Tracey - posted on 11/07/2011




My daughter and youngest son became very depressed when their father left us for a young woman 12 years ago. He continued to torment us all even though he left the household. My daughter was then 13 years old, she self harmed, was affraid of showing her face to anyone and became confined to the house within a matter of a week. My sone was 11 years old at that time, he became very angry, violent & started hurling knives, hammers & spanners at me when he was in a rage, I did not try to restrain him or anything, I just stayed in one place in the kitchen and let him carry on until he blew his anger out after which he gried uncontrolably, came and hugged me and appologised and said that he deliberately missed me because he thought he could see his father behind me using me as a human shield, he said he wanted to kill his father! I decided to go to my solicitor to place an injunction against my husband coming near us or even having having any contact with myself and my children as he was feeding my children with anger all of the time. I then took my children to my doctor where he referred us to a family psychologist which helped an awful lot, also my children were given a light anti-depressant, had regular counselling and a social worker to protect them from their father. After two years their father was affraid of them as they could stand up for themselves and chose on their own wether they wanted to have contact with him or not. Now they are all in their twenties and their father has now got a second failed marriage not one of them have offered any sort of help towards him as they will never forget what he put us all through. So yes it is possible to deal with childhood/ teenage depression and is a larger problem than a lot of people think. There is not enough awareness about this which needs to be addressed. Bullying is a big contributor to childhood depression too as I know what it is like, I was bullied in school and it destroys any confidence and self esteem in yourself, it still affects me to this day, by not liking myself, I should never should have been born and wherever I go I must be the cause for others bad luck etc. I am now having Cognitive behavioural Therapy/Art Therapy as years ago as a child there was nothing to be had like the help you can get today.

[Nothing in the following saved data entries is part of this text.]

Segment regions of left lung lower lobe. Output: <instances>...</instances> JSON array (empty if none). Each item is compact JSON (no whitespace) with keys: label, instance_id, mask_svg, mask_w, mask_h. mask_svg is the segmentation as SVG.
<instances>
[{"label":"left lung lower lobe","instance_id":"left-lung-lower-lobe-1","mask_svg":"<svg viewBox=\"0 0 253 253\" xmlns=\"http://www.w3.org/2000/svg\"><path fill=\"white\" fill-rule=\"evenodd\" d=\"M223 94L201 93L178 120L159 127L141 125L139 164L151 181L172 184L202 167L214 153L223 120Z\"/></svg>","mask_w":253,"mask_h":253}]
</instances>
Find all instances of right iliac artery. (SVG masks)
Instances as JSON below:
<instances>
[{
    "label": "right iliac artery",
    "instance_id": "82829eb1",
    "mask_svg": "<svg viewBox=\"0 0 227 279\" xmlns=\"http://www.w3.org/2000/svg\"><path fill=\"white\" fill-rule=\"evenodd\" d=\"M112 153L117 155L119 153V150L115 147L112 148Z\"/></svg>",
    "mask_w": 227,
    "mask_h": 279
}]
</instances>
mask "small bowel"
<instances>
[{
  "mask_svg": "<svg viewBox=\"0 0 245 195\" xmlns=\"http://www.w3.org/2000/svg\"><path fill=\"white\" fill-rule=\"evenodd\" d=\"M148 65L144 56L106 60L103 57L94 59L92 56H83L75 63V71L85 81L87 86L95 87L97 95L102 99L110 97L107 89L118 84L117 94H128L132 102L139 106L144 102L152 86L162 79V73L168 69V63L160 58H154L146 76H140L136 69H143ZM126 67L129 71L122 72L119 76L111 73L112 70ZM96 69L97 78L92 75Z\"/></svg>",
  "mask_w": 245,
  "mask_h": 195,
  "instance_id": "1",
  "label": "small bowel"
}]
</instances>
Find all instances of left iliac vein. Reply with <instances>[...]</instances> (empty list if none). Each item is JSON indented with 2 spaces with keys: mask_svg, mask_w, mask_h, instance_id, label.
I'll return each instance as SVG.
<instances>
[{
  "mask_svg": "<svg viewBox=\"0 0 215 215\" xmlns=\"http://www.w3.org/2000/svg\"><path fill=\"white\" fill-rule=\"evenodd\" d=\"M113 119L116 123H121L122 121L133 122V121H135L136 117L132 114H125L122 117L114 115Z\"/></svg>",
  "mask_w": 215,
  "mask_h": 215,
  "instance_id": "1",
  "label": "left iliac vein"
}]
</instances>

Don't be afraid to go immediately for Help for your child as if you don't by putting it on the back burner later in life they could end up like me!

Tamara - posted on 11/02/2011




First take it seriously, Never say Oh it will pass, It may but never put it on the back burner, I would start by taking her to her family doctor, be open to a mild anti depressant. Look in to therapists, she needs to talk to someone about whats going on. many times they don't want to talk to mom or dad about these things. so someone who they know is safe is a great option for that.

My 9 year old started showing signs of depression and he went to see a therapist it helped tons.

When ever a child says they are sad and things like that it really should be taken seriously and they need to see someone. let them decide if its nothing or if its something. to us something small could be something huge in someone elses mind.